Number Theory Level 1

The sum of all the positive divisors of this number is twice the original number.

Which of the following number satisfy the property above?

4 5 6 7

3 solutions

Swapnil Das
Aug 25, 2016

Relevant wiki: Sum of Factors

The positive divisors of $6$ are $1$ , $2$ , $3$ and $6$ . Their sum is $1+2+3+6=12= 6 \times 2$ .
Such numbers are called perfect numbers .

$\text{The title of the problem is fairly interesting, being one the famous unsolved problems of mathematics, till date.}$

Moderator note:

Yes, for completeness, one should show that the other 3 numbers listed does not satisfy this criteria.

You might also notice the following observations:

If $p$ is a prime number , then the sum of all the positive divisors of $p$ is $p+1$ .
The sum of all the positive divisors of a power of 2, $2^n$ is equal to $2^{n+1} - 1$ .

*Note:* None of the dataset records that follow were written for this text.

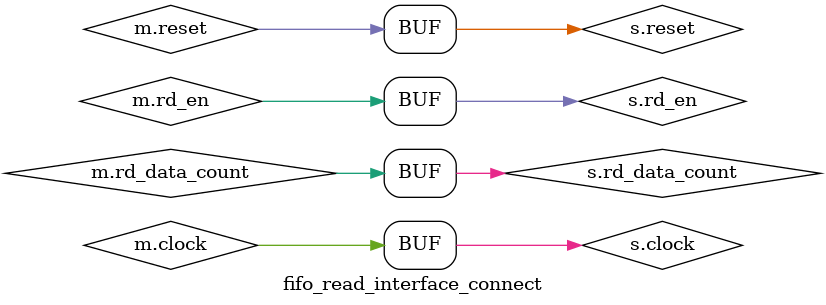
<source format=sv>
/*
 * Copyright (c) 2023 Robert Drehmel
 *
 * Licensed under the Apache License, Version 2.0 (the "License");
 * you may not use this file except in compliance with the License.
 * You may obtain a copy of the License at
 *
 *     http://www.apache.org/licenses/LICENSE-2.0
 *
 * Unless required by applicable law or agreed to in writing, software
 * distributed under the License is distributed on an "AS IS" BASIS,
 * WITHOUT WARRANTIES OR CONDITIONS OF ANY KIND, either express or implied.
 * See the License for the specific language governing permissions and
 * limitations under the License.
 */
module fifo_read_interface_connect(
	fifo_read_interface.master m,
	fifo_read_interface.slave s
);

assign m.clock = s.clock;
assign m.reset = s.reset;
assign s.rd_data = m.rd_data;
assign m.rd_en = s.rd_en;
assign s.empty = m.empty;
assign s.almost_empty = m.almost_empty;
assign s.rd_data_count = m.rd_data_count;

endmodule

</source>
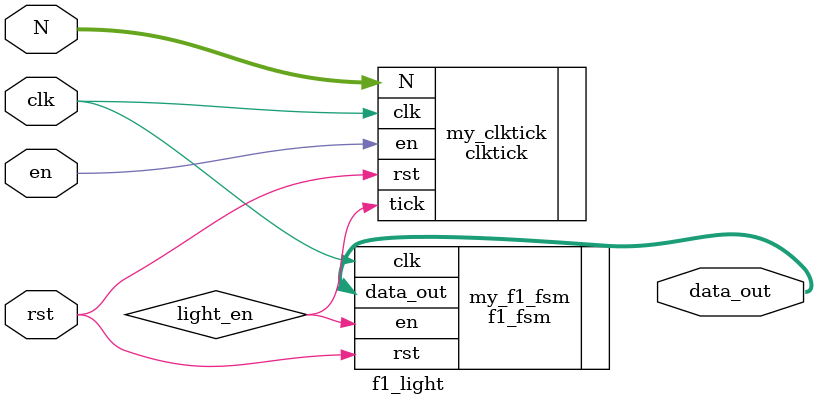
<source format=sv>
module f1_light #(
	parameter NUM_LIGHTS = 8,
		  WAIT_TICK_BITS = 16
)(
	input logic en,
	input logic clk,
	input logic rst,

	input [WAIT_TICK_BITS-1:0] N,

	output logic [NUM_LIGHTS-1:0] data_out
);

logic light_en;

clktick #(WAIT_TICK_BITS) my_clktick (
	.clk (clk),
	.rst (rst),
	.en (en),
	.N (N),
	.tick (light_en)
);

f1_fsm #(NUM_LIGHTS) my_f1_fsm (
	.en (light_en),
	.rst (rst),
	.clk (clk),
	.data_out (data_out)
);

endmodule

</source>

You got the reference! Well doneeeeeeeee

Pi Han Goh - 4 years, 9 months ago

Thanks a lot :)

Swapnil Das - 4 years, 9 months ago

why 4 and 5 cannot include their..?

A Former Brilliant Member - 4 years, 9 months ago

cannot include their what?

Pi Han Goh - 4 years, 9 months ago

I got the question correct but when you say 'odd numbers' in the title, I was thinking that no known odd numbers satisfy being a perfect number. Perhaps an edit on the title to stop any confusion?

Sharky Kesa - 4 years, 9 months ago

Sure, go ahead and change the title

Pi Han Goh - 4 years, 9 months ago

@Pi Han Goh – What do you think of Quintessential?

Sharky Kesa - 4 years, 9 months ago

@Sharky Kesa – Sure. It works!

Pi Han Goh - 4 years, 9 months ago

Brock Brown
Sep 3, 2016

Python 2.7:

# cracking a nut with a sledgehammer
def property(n):
    total = n
    for i in xrange(1,n/2+1):
        if n%i == 0: total += i
    return total == 2*n
for n in (4, 5, 6, 7):
    if property(n):
        print "Answer:", n

This is the perfect solution.

Pi Han Goh - 4 years, 9 months ago

Anandmay Patel
Aug 26, 2016

Just had an idea:The first 2 options are eliminated without any calculation as they are prime.If we consider a function f,such that it relates all natural numbers to their respective 'sum of all divisors',then f(p)=p+1,for every prime p.So, as primes can not satisfy this property,many odds are deleted to examine them for the property:)